An awesome theory, but apparently not the case. A loyal Commenter gives me the sad but accurate news
Hate to ruin a good theory, but unless Kathie Staska and George Mangrum were *really* into promoting the ruse, it doesn't seem like it holds up. Check out the "Rock Talk from KG" column in, e.g., the Fremont Argus from 1/24/75.Despite my brief (36 hour) elation that I had cracked a secret Keystone code, I'd rather be right. Still, I will say in my (rather self-serving) defense that Lucky Strike must have had some connection to Keystone management, since getting pre-empted for big shows by a local headliner more than once isn't likely to be a coincidence.

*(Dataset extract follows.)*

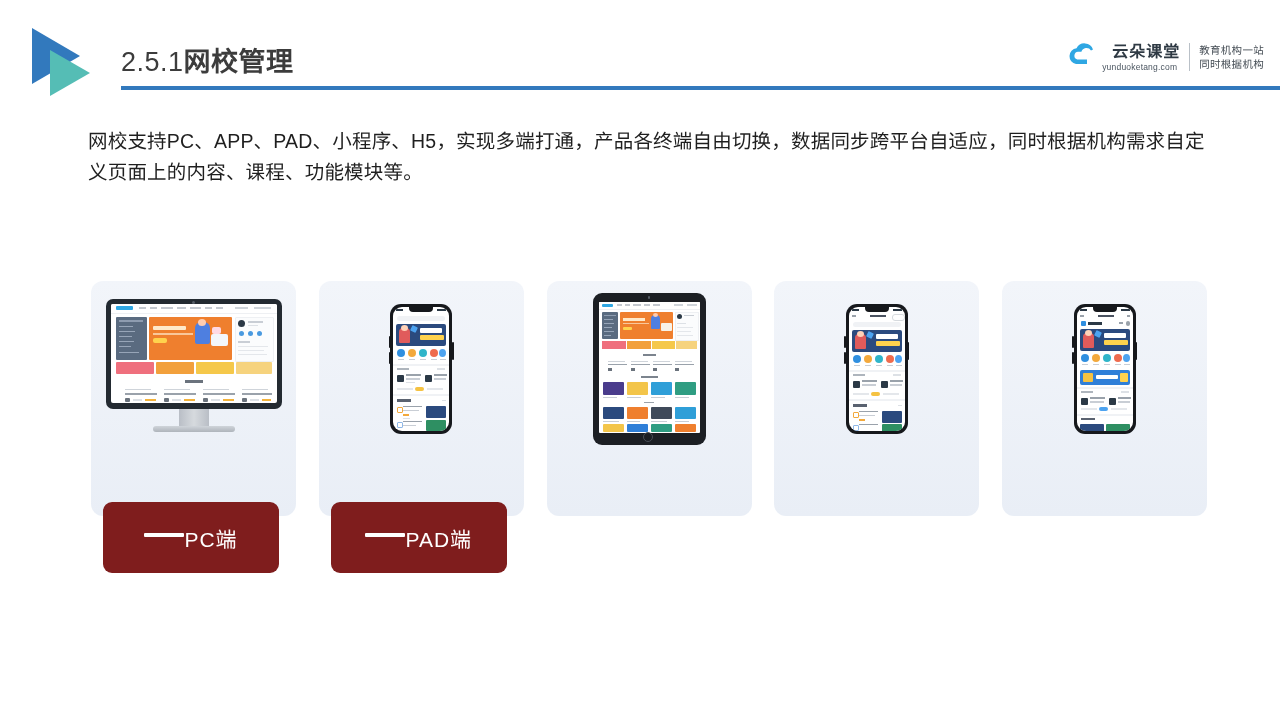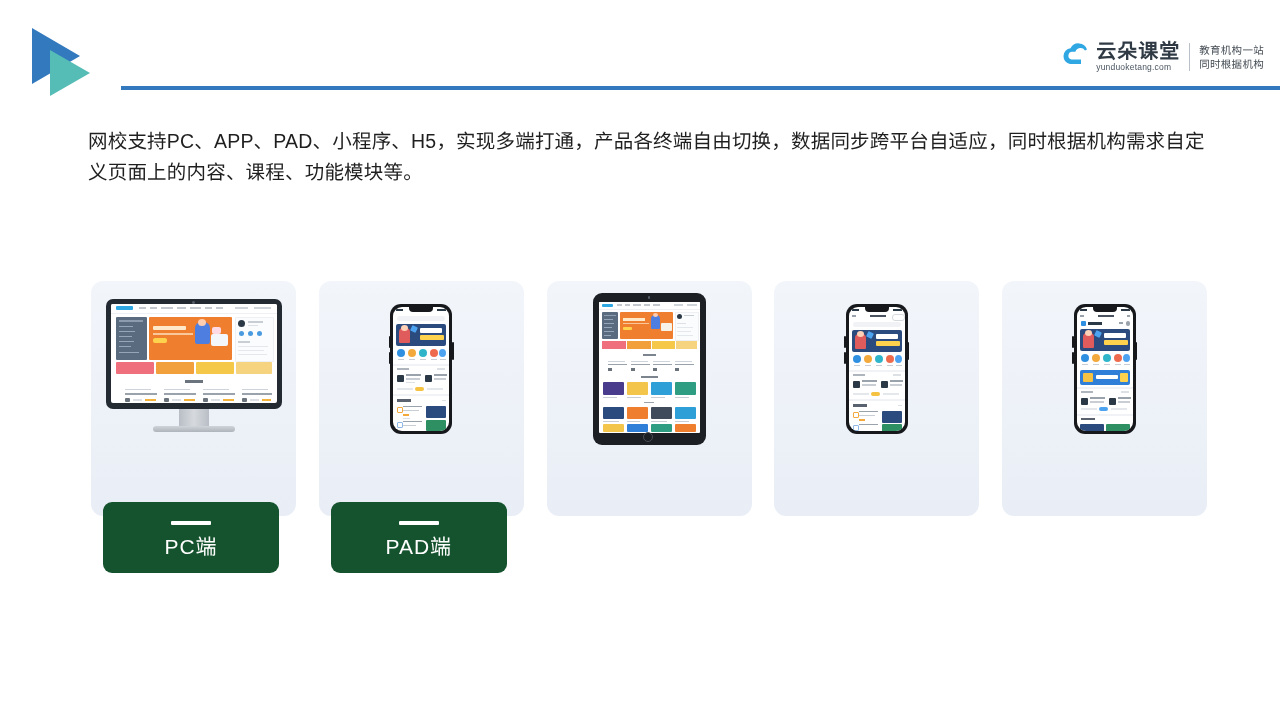"2.5.1网校管理" div.title-block { html: none -> <div> <div> <span>2.5.1</span><span>网校管理</span> </div> </div> }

"Lucky Strike is the best East Bay band that is not yet on a record label. A very easy band to get behind. They are a very together clear sounding group of six young men that play danceable rock. When they play clubs in your area Lucky Strike is a must to see and hear. They play their own material and it is excellent."
I have been poking around this and the theory really *almost* works. There are many "Lucky Strike" dates that could plausibly be Garcia dates. There are many that couldn't (e.g., November 8, 1974), but maybe Merl and Martin and them would just jam without Jerry. But the above --and evidence that Lucky Strike played other venues, including Winterland-- seems pretty cut-and-dried.
Its a good lesson though--I had heard from many people that Jerry was a Camel guy, and I didn't pay attention.